Your goal ▸
Find the line with "left_click_drag(651, 386, 845, 245)" in the entries below. Repeat it, every following line, and the line with "left_click(666, 454)", exactly and with nothing added.

Materials provided ▸
[Start of section]

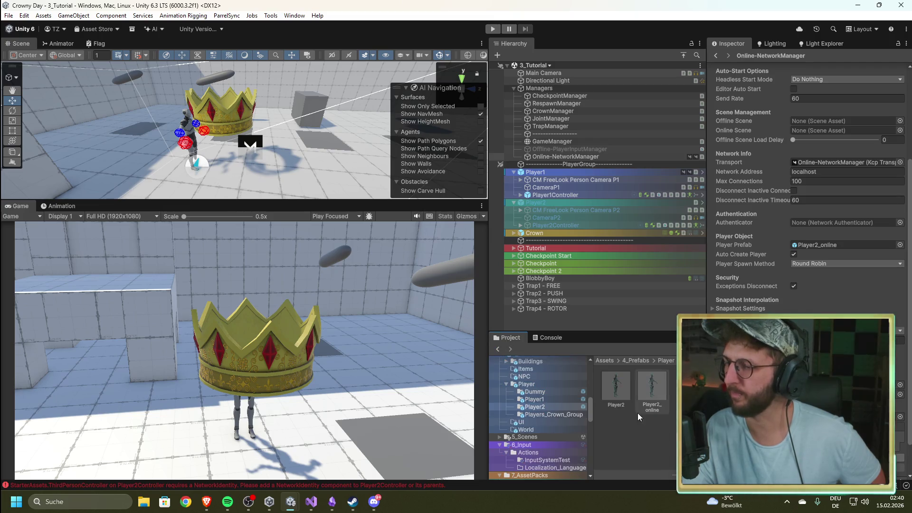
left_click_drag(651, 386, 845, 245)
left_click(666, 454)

[End of section]
[Start of section]

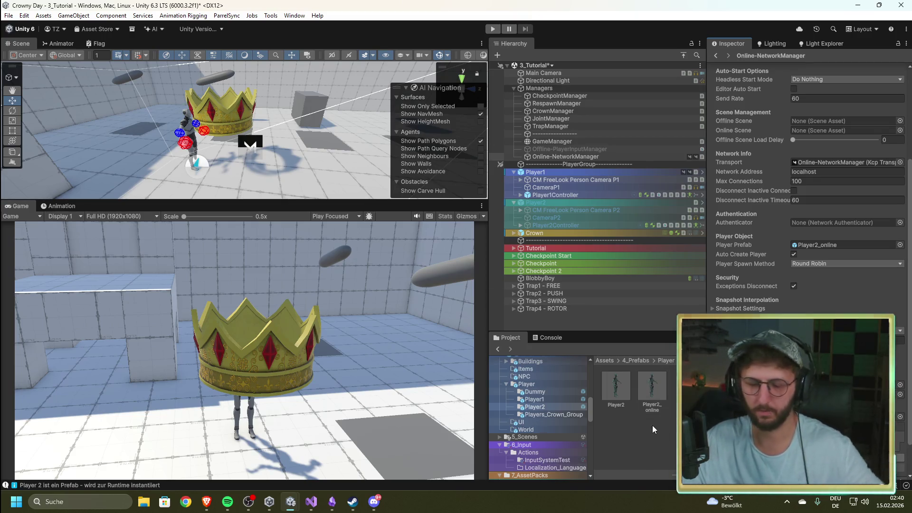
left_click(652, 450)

[End of section]

Task result ▸
left_click_drag(651, 386, 845, 245)
left_click(666, 454)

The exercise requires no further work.